-- begin DOCUMENT TEXT --

I don't think that makes sense, and I was trying to understand why the 
framework has arrived to such a conclusion, but it's not clear to me.

Also, I can see, e.g.:

/bus@...00/i2c@...10000: cycle: depends on /bus@...00/dss@...00000

So somehow the i2c bus has a dependency on the DSS? The DSS does not 
depend on the i2c, but the HDMI does, so I can understand that the DSS 
would have a dependency to i2c. But the other way around?

  Tomi

>>
>> $ diff devlink-single-broken.txt devlink-single-fixed.txt
> 
> I was hoping you'd give me some line count diff too to get a sense of
> if it's wreaking havoc or not. But based on my local testing on
> different hardware, I'm expecting a very small number of device links
> are getting affected.
> 
>> 2d1
>> < i2c:1-0022--i2c:1-003b
>> 11d9
>> <
>> platform:44043000.system-controller:clock-controller--platform:20010000.i2c
>> 27d24
>> < platform:44043000.system-controller:clock-controller--platform:601000.gpio
>> 42d38
>> <
>> platform:44043000.system-controller:power-controller--platform:20010000.i2c
>> 58d53
>> < platform:44043000.system-controller:power-controller--platform:601000.gpio
>> 74d68
>> < platform:4d000000.mailbox--platform:44043000.system-controller
> 
> I took a quick look at this one in
> arch/arm64/boot/dts/ti/k3-am62-main.dtsi which I assume is part of the
> device you are testing on and I couldn't find a cycle. But with dtsi
> and dts files, it's hard to find these manually. Let me know if
> fw_devlink is thinking there's a cycle where there is none.
> 
>> 76d69
>> < platform:601000.gpio--i2c:1-0022
>> 80d72
>> < platform:bus@...00:interrupt-controller@...000--platform:601000.gpio
>> 82d73
>> < platform:f4000.pinctrl--i2c:1-0022
>> 84d74
>> < platform:f4000.pinctrl--platform:20010000.i2c
>>
>> "i2c:1-003b" is the hdmi bridge, "i2c:1-0022" is a gpio expander. So,
>> for example, we lose the devlink between the gpio expander and the hdmi
>> bridge. The expander is used for interrupts. There's an interrupt line
>> from the HDMI bridge to the expander, and from there there's an
>> interrupt line going to the SoC.

-- end DOCUMENT TEXT --

DIRECTIVES:
**a)** Using the fw_devlink discussion, please explain in one to three sentences why Tomi finds the reported dependency of the i2c bus on the DSS puzzling.
**b)** Carry on the fw_devlink discussion from its last sentence.
The material has no connection to the fw_devlink discussion.

-- begin DATA --

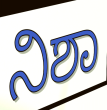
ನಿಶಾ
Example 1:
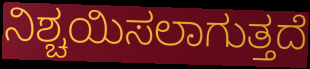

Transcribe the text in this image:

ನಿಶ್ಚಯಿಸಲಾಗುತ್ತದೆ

-- end DATA --

THE ANSWERS:
**a)** The DSS does not depend on the i2c bus, but the HDMI does, so Tomi could understand the DSS having a dependency on i2c. A dependency running the other way, from the i2c bus to the DSS, makes no sense to him.

**b)**
>>
>> Also, I noticed the devlinks change if I load the display drivers. The
>> above is before loading. Comparing the loaded/not-loaded:
> 
> Yeah, DL_FLAG_SYNC_STATE_ONLY device links vanishing as more devices
> probe is not a problem. That's working as intended.
> 
> Thanks,
> Saravana
> 
>>
>> $ diff devlink-dual-fixed.txt devlink-dual-fixed-loaded.txt
>> 3d2
>> < i2c:1-003b--platform:30200000.dss
>> 23d21
>> <
>> platform:44043000.system-controller:clock-controller--platform:30200000.dss
>> 52d49
>> <
>> platform:44043000.system-controller:power-controller--platform:30200000.dss
>> 73d69
>> < platform:display--platform:30200000.dss
>> 78d73
>> < platform:f4000.pinctrl--platform:30200000.dss
>> 97a93
>>   > regulator:regulator.0--platform:display
>>
>>    Tomi
>>
>>
>>> Thanks,
>>> Saravana
>>>
>>> v1 -> v2:
>>> - Removed the RFC tag
>>> - Remaned the subject. v1 is https://lore.kernel.org/all/20241025223721.184998-1-saravanak@google.com/T/#u
>>> - Added a NULL check to avoid NULL pointer deref
>>>
>>>    drivers/base/core.c | 46 ++++++++++++++++++++-------------------------
>>>    1 file changed, 20 insertions(+), 26 deletions(-)
>>>
>>> diff --git a/drivers/base/core.c b/drivers/base/core.c
>>> index 3b13fed1c3e3..f96f2e4c76b4 100644
>>> --- a/drivers/base/core.c
>>> +++ b/drivers/base/core.c
>>> @@ -1990,10 +1990,10 @@ static struct device *fwnode_get_next_parent_dev(const struct fwnode_handle *fwn
>>>     *
>>>     * Return true if one or more cycles were found. Otherwise, return false.
>>>     */
>>> -static bool __fw_devlink_relax_cycles(struct device *con,
>>> +static bool __fw_devlink_relax_cycles(struct fwnode_handle *con_handle,
>>>                                 struct fwnode_handle *sup_handle)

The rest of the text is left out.